(Transcribed page text)
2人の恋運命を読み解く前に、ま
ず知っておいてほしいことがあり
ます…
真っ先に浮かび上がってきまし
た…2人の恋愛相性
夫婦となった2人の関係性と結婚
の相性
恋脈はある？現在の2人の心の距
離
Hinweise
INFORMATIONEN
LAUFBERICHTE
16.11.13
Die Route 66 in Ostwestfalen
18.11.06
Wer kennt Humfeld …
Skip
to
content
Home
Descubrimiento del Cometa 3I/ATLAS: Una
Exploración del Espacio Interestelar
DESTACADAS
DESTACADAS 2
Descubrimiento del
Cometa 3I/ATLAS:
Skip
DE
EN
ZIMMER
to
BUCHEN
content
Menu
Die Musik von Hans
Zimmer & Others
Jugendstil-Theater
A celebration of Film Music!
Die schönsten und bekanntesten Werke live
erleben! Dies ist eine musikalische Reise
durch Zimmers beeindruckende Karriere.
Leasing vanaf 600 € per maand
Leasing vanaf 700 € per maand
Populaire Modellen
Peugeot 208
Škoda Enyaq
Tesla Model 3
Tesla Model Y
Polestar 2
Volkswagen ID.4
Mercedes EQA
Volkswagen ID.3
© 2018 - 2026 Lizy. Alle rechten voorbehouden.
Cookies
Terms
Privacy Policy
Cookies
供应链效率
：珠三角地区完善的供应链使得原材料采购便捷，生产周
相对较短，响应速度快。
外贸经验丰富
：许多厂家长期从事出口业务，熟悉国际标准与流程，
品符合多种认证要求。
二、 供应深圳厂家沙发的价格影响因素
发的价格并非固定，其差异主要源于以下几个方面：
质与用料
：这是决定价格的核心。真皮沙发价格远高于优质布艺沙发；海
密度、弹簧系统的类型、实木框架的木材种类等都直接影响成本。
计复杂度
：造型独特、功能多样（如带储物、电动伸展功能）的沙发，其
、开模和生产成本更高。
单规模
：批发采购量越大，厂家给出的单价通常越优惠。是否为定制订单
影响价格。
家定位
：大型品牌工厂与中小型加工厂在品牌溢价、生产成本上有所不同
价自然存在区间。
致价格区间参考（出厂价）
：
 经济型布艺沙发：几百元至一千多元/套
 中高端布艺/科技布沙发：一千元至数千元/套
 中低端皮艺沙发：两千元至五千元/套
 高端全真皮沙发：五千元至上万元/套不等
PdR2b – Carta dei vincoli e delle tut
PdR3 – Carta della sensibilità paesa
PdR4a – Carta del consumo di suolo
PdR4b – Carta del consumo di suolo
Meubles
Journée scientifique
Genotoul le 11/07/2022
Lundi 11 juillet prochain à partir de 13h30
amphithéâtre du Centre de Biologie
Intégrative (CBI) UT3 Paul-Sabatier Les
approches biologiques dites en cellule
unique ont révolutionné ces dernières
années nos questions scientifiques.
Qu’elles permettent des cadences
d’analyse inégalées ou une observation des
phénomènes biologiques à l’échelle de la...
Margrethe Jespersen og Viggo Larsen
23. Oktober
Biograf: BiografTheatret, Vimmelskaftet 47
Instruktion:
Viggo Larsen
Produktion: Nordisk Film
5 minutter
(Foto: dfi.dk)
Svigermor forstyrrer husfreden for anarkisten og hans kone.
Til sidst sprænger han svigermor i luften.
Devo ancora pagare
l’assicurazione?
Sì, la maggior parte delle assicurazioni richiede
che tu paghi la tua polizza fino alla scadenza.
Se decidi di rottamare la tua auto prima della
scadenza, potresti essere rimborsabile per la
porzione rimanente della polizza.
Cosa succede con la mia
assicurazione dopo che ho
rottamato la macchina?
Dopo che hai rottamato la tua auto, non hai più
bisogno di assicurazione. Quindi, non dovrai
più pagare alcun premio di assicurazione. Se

Request:
Return every line of the material from the very first line through the line containing "erleben! Dies ist eine musikalische Reise", including both of those lines, reproduced character for character.

Response:
2人の恋運命を読み解く前に、ま
ず知っておいてほしいことがあり
ます…
真っ先に浮かび上がってきまし
た…2人の恋愛相性
夫婦となった2人の関係性と結婚
の相性
恋脈はある？現在の2人の心の距
離
Hinweise
INFORMATIONEN
LAUFBERICHTE
16.11.13
Die Route 66 in Ostwestfalen
18.11.06
Wer kennt Humfeld …
Skip
to
content
Home
Descubrimiento del Cometa 3I/ATLAS: Una
Exploración del Espacio Interestelar
DESTACADAS
DESTACADAS 2
Descubrimiento del
Cometa 3I/ATLAS:
Skip
DE
EN
ZIMMER
to
BUCHEN
content
Menu
Die Musik von Hans
Zimmer & Others
Jugendstil-Theater
A celebration of Film Music!
Die schönsten und bekanntesten Werke live
erleben! Dies ist eine musikalische Reise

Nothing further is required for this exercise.